START Record extracts

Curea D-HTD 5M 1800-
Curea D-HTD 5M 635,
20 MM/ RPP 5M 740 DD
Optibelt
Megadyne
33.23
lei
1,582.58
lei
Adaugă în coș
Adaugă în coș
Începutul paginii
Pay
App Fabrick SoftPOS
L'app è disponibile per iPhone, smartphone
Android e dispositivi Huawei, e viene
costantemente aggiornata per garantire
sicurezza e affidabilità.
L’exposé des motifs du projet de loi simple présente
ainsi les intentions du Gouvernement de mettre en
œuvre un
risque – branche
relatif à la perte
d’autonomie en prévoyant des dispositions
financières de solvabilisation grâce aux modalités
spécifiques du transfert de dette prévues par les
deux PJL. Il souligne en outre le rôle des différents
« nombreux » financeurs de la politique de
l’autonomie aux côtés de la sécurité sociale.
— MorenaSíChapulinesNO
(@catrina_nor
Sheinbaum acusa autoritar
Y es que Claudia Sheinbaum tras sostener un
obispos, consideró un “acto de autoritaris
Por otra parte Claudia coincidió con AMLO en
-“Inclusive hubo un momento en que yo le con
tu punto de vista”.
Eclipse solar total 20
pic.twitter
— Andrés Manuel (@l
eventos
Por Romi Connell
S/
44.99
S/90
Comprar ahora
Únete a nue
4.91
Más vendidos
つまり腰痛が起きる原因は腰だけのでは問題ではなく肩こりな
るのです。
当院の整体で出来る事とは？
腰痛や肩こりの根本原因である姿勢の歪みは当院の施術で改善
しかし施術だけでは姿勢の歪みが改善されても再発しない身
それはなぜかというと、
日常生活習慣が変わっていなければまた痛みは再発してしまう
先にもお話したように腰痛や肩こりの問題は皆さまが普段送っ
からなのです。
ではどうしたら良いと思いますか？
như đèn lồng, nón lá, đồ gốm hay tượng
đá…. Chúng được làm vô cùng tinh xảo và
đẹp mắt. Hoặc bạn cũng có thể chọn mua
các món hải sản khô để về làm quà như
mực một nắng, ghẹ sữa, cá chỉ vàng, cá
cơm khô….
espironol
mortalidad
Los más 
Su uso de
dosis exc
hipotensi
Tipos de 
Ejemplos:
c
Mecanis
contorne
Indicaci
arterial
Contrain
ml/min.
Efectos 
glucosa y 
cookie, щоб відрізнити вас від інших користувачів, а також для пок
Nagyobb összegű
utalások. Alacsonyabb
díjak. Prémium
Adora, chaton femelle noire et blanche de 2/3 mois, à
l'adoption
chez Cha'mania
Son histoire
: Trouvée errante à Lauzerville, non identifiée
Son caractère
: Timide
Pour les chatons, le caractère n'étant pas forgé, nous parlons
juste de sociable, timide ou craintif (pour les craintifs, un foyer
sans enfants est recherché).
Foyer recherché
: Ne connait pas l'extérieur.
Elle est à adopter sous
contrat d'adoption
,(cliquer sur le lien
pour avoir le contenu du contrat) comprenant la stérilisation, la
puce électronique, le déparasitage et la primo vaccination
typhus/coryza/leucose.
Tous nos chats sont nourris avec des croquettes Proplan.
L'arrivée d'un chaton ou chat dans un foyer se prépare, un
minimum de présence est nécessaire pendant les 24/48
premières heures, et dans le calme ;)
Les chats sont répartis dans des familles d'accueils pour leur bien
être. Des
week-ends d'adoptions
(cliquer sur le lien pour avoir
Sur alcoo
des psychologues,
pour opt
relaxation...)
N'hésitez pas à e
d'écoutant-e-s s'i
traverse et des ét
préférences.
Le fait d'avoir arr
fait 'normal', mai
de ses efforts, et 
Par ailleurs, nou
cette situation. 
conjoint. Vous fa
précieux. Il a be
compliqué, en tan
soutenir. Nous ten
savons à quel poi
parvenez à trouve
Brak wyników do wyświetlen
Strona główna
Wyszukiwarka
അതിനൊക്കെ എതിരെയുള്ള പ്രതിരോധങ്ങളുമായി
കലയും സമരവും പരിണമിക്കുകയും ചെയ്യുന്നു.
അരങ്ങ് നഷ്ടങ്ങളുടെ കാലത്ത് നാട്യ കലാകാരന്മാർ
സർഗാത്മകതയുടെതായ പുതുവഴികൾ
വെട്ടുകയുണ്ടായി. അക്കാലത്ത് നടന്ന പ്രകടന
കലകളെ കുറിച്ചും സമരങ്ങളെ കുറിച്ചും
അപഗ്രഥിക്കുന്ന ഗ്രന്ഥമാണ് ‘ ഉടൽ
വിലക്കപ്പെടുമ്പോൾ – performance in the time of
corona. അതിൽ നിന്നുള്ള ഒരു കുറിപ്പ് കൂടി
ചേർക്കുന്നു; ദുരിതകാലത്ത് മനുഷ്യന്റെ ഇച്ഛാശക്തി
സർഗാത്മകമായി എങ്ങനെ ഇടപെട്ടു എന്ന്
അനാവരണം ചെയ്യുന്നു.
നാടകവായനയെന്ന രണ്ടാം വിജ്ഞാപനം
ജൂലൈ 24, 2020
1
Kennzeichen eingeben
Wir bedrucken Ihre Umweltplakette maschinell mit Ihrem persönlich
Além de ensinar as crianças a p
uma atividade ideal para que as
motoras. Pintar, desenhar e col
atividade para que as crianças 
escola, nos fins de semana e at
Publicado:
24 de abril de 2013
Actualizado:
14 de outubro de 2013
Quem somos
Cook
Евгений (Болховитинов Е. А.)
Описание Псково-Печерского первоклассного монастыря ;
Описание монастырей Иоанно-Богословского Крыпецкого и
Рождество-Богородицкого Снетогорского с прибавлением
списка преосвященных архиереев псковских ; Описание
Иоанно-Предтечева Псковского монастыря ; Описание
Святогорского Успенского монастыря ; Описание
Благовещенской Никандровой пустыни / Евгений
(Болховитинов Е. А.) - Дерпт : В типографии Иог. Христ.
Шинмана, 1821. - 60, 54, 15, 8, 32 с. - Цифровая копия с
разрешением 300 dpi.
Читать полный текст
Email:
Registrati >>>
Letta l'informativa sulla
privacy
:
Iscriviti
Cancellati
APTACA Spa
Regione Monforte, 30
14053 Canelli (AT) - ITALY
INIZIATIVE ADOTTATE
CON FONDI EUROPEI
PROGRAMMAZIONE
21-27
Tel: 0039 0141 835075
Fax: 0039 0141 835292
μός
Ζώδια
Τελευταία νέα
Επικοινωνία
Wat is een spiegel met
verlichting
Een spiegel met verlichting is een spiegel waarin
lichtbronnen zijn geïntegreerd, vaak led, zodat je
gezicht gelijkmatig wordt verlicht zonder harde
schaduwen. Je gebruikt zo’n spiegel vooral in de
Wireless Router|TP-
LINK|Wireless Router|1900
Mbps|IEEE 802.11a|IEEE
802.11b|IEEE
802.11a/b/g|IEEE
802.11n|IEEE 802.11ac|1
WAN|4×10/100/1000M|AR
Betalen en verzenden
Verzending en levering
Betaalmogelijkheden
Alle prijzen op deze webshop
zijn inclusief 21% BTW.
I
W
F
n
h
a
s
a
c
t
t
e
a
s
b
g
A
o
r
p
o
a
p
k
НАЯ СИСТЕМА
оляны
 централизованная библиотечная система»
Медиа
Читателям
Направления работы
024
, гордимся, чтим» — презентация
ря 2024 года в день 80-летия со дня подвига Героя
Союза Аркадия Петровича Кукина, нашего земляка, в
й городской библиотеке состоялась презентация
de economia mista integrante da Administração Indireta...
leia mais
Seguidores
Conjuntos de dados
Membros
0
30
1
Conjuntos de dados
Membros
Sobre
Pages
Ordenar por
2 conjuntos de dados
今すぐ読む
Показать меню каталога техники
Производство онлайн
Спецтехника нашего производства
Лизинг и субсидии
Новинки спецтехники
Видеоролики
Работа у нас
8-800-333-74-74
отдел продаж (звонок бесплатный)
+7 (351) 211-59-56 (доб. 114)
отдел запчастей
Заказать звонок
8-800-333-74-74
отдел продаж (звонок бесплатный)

END Record extracts

Requirement:
Can you render every line from the start of the entries up to and including the one containing "costantemente aggiornata per garantire" as a numbered list, omitting any blank lines?

Response to the exercise:
1. Curea D-HTD 5M 1800-
2. Curea D-HTD 5M 635,
3. 20 MM/ RPP 5M 740 DD
4. Optibelt
5. Megadyne
6. 33.23
7. lei
8. 1,582.58
9. lei
10. Adaugă în coș
11. Adaugă în coș
12. Începutul paginii
13. Pay
14. App Fabrick SoftPOS
15. L'app è disponibile per iPhone, smartphone
16. Android e dispositivi Huawei, e viene
17. costantemente aggiornata per garantire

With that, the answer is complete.